*** Opening of Records to use ***
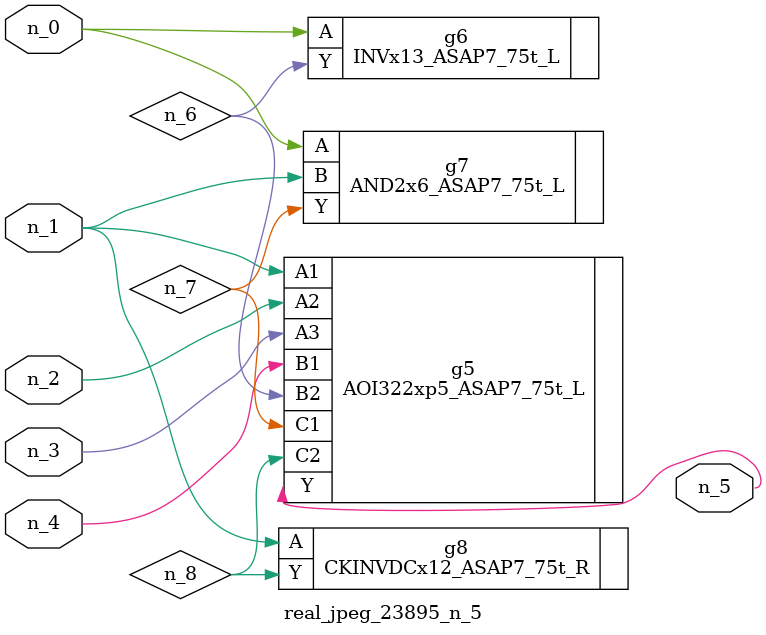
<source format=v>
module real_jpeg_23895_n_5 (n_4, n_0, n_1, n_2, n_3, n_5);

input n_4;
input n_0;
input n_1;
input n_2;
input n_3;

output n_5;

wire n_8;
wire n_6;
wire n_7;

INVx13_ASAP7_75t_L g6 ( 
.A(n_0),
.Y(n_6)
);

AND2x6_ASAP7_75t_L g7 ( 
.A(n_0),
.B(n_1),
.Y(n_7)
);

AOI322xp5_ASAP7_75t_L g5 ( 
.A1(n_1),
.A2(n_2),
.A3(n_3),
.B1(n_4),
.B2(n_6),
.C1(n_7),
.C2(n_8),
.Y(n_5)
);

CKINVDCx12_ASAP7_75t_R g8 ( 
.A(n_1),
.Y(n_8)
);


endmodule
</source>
*** Close of Records to use ***
*** Opening of Records to use ***
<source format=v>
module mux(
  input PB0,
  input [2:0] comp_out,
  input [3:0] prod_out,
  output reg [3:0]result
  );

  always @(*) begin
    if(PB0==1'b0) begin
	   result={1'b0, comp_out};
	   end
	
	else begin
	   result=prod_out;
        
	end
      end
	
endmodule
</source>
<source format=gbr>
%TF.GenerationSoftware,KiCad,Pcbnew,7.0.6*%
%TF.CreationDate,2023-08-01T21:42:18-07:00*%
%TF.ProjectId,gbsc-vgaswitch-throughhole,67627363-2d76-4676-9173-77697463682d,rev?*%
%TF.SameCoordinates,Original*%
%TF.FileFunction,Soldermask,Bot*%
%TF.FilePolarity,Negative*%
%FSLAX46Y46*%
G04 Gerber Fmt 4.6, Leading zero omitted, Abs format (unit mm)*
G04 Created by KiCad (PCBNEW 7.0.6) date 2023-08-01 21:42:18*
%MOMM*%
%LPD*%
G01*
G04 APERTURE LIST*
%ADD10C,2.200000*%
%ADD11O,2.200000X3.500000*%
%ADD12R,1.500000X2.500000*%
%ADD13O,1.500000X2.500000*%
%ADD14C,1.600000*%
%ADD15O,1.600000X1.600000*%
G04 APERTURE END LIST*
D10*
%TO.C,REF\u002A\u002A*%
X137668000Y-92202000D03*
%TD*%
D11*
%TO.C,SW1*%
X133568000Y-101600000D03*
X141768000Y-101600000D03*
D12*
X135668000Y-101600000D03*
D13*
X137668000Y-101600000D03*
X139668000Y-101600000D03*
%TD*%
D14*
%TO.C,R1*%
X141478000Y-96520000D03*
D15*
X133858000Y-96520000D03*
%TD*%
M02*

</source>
*** Close of Records to use ***
*** Opening of Records to use ***
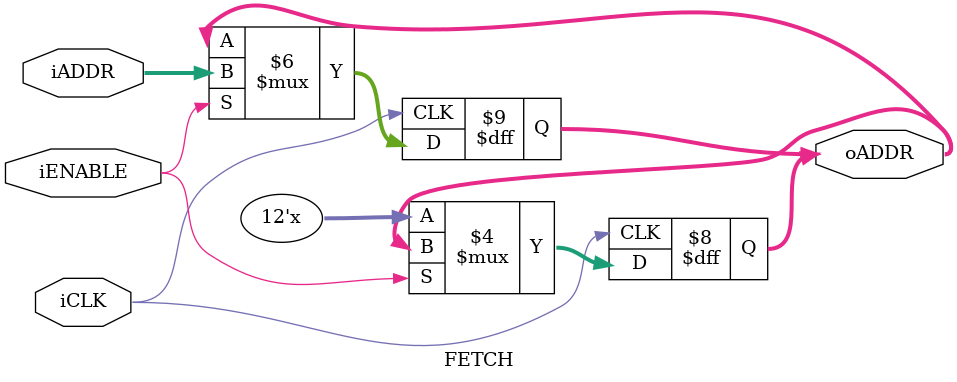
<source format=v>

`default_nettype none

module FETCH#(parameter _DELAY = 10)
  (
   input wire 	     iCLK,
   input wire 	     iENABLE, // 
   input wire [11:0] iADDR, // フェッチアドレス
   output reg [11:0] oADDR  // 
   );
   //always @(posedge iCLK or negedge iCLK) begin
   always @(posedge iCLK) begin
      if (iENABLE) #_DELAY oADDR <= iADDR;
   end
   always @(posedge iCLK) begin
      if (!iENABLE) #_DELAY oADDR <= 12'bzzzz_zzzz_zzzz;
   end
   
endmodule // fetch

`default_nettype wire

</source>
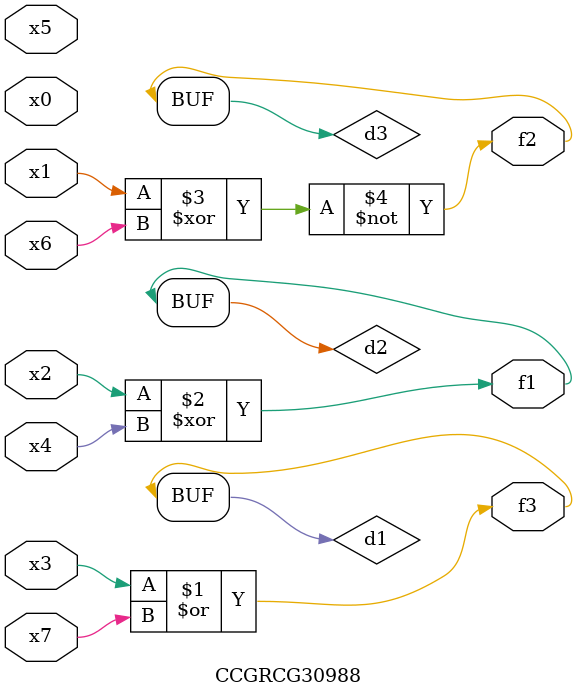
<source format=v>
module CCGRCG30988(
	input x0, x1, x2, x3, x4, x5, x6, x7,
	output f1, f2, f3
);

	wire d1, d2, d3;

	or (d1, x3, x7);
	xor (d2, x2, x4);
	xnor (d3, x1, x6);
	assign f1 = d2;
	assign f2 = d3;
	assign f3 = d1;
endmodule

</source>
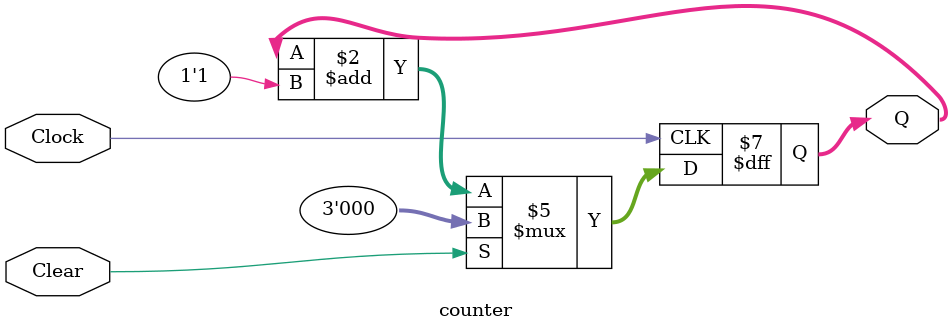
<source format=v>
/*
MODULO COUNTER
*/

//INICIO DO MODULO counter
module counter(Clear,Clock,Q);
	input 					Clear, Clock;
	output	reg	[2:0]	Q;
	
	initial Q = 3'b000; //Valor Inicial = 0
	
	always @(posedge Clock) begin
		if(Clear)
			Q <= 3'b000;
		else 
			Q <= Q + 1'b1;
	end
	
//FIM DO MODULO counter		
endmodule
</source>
*** Close of Records to use ***
Exercise
The answer is a count and nothing more: lines above that contain "always".

Solution for this exercise
5